Most people who walked out of the Kevin Costner movie “Waterworld” left unsatisfied. The premise was ridiculous, and the acting was completely trashed by almost every critic in the country. But the film has gained a cult following, and has still managed to lay the groundwork for a bizarre counter-culture comprised of people who consider themselves Sea-Punks.
Although the anthropologists will likely groan at the label counter-culture and the word movement, the Sea-Punk wave seems to be catching on just enough to make its first documented appearance; a bizarre mural on Market Street and 12th in San Francisco that depicts sea creatures rocking out to music with a tattooed shark and an octopus holding a skull.
Each of these strange underwater symbols actually represents a part of the movement. Sea-Punks aren’t just a group of kids who dress up, although they do tend toward the Gothic style, along with brightly-dyed blue hair. Along with their outlandish dress, Sea-Punks have an ideology, a prediction for the future, and a whole lot of music, obviously also called Sea-Punk.

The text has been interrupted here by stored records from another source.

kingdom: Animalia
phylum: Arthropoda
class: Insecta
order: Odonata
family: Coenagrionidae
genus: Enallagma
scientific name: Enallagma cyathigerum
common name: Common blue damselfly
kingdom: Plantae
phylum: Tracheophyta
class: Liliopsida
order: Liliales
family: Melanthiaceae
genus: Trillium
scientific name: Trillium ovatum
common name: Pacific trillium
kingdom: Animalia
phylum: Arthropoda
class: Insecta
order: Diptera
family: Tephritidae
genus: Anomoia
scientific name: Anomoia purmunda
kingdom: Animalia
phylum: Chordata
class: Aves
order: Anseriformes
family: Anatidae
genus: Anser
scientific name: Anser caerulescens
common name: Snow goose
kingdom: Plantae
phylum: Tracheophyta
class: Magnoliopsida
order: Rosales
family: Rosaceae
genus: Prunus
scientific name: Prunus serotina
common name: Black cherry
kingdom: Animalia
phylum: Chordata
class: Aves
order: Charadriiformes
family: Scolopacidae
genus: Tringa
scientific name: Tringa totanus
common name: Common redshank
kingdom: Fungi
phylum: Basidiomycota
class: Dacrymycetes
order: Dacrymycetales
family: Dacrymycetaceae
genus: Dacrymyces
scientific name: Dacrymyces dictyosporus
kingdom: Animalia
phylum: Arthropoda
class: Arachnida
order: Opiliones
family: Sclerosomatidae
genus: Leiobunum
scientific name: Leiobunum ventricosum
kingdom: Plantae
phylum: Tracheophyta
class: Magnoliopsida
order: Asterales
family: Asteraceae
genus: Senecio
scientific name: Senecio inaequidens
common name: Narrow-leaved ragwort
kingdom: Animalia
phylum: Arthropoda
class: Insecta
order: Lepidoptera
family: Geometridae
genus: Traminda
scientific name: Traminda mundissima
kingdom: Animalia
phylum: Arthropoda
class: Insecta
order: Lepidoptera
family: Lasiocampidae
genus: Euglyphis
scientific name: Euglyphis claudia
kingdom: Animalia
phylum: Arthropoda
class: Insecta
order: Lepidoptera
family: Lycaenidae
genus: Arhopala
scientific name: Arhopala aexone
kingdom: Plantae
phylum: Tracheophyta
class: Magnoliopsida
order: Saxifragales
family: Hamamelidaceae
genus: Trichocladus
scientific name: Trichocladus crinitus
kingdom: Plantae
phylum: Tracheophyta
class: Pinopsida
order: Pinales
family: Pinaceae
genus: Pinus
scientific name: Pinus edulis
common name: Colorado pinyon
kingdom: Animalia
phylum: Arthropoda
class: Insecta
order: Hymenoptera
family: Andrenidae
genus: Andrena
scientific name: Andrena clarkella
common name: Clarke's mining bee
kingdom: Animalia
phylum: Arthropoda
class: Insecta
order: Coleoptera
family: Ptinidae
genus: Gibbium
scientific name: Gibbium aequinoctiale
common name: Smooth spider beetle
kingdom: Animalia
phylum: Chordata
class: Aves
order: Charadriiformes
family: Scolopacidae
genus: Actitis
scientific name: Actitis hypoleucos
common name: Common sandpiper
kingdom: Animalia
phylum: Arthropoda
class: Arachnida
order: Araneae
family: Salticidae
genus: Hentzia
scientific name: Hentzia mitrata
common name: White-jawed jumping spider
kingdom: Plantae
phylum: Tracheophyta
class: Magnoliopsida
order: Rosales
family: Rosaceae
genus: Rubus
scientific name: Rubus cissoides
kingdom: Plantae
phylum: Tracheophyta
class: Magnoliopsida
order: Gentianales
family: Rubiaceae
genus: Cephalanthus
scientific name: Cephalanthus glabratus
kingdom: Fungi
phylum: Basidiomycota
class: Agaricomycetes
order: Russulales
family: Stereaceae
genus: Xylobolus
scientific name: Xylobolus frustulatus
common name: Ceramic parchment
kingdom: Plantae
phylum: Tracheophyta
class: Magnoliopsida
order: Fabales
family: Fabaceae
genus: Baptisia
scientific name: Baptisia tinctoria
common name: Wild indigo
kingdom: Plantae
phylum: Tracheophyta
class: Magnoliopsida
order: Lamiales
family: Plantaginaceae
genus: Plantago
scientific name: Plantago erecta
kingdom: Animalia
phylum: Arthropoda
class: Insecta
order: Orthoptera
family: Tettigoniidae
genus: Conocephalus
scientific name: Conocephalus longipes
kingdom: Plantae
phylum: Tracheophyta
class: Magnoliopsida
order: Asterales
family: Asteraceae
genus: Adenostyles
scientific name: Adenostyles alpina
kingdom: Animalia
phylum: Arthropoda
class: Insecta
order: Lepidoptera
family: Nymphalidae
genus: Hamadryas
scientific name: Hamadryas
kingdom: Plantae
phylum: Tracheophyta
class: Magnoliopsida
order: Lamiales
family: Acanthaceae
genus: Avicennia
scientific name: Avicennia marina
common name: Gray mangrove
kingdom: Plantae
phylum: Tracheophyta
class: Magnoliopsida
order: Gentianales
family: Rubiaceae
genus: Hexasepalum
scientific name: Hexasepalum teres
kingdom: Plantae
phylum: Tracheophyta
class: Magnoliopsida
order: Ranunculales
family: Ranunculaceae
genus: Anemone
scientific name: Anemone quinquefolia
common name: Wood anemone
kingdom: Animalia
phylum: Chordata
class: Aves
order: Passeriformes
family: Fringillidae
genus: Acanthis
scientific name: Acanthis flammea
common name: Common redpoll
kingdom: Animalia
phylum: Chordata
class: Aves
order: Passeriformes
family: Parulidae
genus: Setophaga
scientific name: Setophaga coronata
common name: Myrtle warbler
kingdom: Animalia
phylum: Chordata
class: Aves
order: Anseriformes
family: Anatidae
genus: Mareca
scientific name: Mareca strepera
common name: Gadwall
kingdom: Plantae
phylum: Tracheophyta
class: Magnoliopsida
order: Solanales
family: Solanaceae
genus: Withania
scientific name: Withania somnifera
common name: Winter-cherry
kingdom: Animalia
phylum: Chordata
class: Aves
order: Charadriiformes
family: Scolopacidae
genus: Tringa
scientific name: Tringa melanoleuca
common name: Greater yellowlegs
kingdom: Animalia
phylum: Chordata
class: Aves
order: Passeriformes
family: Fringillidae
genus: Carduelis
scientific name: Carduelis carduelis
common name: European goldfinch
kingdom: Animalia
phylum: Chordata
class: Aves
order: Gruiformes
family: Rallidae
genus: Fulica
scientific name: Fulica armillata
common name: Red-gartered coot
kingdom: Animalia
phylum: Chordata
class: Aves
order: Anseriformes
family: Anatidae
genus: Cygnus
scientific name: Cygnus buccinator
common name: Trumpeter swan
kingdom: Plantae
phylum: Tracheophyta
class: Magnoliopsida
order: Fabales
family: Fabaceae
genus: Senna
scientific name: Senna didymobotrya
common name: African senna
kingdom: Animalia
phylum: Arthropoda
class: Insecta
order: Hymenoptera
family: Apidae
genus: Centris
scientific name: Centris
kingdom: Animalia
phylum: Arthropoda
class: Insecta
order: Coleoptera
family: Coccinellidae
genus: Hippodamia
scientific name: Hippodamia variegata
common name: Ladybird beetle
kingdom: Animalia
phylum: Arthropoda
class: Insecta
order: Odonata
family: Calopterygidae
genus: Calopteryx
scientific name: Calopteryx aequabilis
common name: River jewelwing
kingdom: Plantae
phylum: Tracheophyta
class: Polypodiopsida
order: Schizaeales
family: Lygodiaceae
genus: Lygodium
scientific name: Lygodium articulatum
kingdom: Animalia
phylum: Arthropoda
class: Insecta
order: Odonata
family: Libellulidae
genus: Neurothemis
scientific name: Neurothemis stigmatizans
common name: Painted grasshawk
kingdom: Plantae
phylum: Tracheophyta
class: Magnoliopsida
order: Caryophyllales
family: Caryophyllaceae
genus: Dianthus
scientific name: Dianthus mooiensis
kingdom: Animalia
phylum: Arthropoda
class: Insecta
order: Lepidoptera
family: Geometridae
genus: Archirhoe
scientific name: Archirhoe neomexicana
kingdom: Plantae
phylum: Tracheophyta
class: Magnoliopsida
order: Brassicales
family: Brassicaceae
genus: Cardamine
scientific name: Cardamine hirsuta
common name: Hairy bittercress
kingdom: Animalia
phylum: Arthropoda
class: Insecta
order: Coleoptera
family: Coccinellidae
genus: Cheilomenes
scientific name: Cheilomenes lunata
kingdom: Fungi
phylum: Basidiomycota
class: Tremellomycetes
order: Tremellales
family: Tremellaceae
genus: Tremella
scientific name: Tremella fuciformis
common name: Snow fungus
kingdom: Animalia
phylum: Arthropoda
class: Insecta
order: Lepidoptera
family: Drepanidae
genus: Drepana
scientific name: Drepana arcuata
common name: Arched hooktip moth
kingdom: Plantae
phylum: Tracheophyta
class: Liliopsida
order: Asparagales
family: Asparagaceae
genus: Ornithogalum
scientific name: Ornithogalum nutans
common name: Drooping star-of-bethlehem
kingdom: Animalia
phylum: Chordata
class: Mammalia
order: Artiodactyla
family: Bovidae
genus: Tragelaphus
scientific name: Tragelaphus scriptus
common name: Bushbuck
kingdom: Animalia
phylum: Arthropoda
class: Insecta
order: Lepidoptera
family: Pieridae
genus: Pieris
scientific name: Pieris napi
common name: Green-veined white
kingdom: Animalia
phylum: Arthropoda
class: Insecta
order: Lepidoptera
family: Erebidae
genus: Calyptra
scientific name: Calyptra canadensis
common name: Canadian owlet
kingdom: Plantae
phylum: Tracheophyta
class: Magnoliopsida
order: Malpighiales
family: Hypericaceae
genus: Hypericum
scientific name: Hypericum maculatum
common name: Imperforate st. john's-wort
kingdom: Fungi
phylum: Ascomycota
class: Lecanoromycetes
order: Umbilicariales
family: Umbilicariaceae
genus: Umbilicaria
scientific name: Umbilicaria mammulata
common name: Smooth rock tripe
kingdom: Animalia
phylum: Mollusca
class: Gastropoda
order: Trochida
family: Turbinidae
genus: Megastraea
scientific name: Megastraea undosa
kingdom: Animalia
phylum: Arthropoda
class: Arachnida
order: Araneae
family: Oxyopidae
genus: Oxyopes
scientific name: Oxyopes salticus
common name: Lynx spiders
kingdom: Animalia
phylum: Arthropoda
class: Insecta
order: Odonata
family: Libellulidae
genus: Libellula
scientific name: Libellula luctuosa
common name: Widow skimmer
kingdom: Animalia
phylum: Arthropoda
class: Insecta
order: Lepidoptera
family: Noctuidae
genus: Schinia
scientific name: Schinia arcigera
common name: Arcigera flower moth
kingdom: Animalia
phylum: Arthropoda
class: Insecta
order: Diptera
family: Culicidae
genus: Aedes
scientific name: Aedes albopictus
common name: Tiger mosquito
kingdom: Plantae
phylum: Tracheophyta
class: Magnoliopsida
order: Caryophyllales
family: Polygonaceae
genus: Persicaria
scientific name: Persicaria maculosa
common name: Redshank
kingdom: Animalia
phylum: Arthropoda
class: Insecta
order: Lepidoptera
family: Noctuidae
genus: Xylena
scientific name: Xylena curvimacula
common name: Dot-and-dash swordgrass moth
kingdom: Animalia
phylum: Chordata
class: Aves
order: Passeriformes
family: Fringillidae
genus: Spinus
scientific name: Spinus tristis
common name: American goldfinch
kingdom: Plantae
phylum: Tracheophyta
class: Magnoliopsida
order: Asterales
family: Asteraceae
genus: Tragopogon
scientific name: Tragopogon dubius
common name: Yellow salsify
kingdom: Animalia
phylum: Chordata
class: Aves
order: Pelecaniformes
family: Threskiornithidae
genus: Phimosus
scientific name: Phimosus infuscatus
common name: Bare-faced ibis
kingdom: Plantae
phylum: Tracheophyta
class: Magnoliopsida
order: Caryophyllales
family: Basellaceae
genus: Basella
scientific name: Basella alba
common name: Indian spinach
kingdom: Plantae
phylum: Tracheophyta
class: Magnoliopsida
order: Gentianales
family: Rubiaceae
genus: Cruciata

According to internet feelers, just picking up and tracking the movement’s progress, Sea-Punks believe the future will look something like Costner’s warrior-filled “Waterworld,” although they are not technically associated with the film. Within this framework, the Sea-Punks create their persona. Ocean-colored hair and tattoos of sea animals are commonplace, as are dolphin noises looped over your average grungy, angsty counter-culture music.
Keep your eyes peeled for young Sea-Punks dressed in “internet-fashion garb,” and wielding spray paint, ready in a heartbeat to add a fishy mural to a city near you.
Update January 2018: The mural is no longer there.
Know Before You Go
While the mural itself is closest to Market St., the easiest access to get up close to the mural is through the Public Parking lot at the corner of Franklin Street and Oak Street, near the San Francisco Conservatory of Music.